Rappelant les limites inhérentes à son office en QPC, le Conseil a en revanche insisté sur le fait que le contrôle du respect de l’exigence de sauvegarde de la dignité de la personne humaine se borne au contrôle des dispositions législatives qui, par elles-mêmes ou leurs conséquences nécessaires, portent atteinte à cette exigence ou la privent de garanties essentielles. En effet, conformément à sa jurisprudence traditionnelle, lorsqu’est mise en avant la mauvaise application d’une disposition législative, le Conseil constitutionnel a précisé, dans les trois décisions précitées, que « la méconnaissance éventuelle de cette exigence dans l’application des dispositions législatives précitées n’a pas, en elle-même, pour effet d’entacher ces dispositions d’inconstitutionnalité ».

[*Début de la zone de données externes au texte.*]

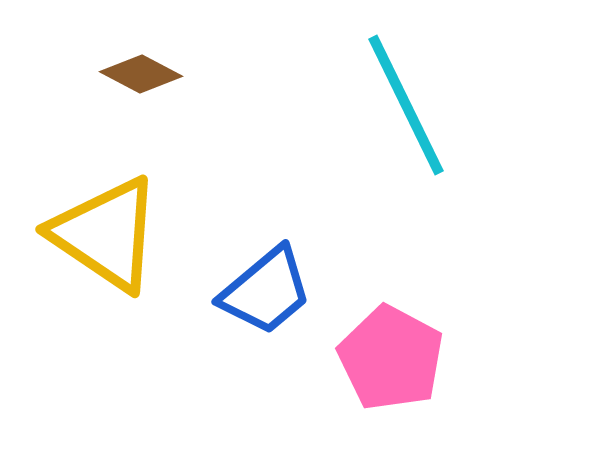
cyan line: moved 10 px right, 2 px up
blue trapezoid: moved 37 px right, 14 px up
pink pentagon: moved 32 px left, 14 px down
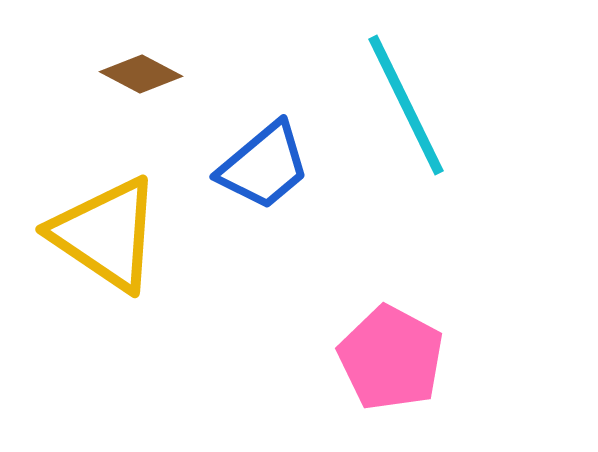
blue trapezoid: moved 2 px left, 125 px up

Le commentaire de la décision n° 2010-14/22 QPC précitée relevait, à cet égard, que le principe de sauvegarde de la dignité de la personne humaine « n’est pas de nature à permettre au Conseil constitutionnel d’exercer un contrôle des conditions matérielles dans lesquelles les gardes à vue sont mises en œuvre. Seules les dispositions législatives qui, par elles-mêmes, y compris par leur insuffisance, porteraient atteinte à la dignité ou priveraient de garanties légales cette exigence, pourraient faire l’objet d’une censure par le Conseil constitutionnel ».
* Dans sa décision n° 2020–858/859 QPC du 2 octobre 202041, le Conseil constitutionnel a cependant exigé du législateur qu’il prévoie un recours judiciaire effectif pour les personnes placées en détention provisoire dans des conditions indignes.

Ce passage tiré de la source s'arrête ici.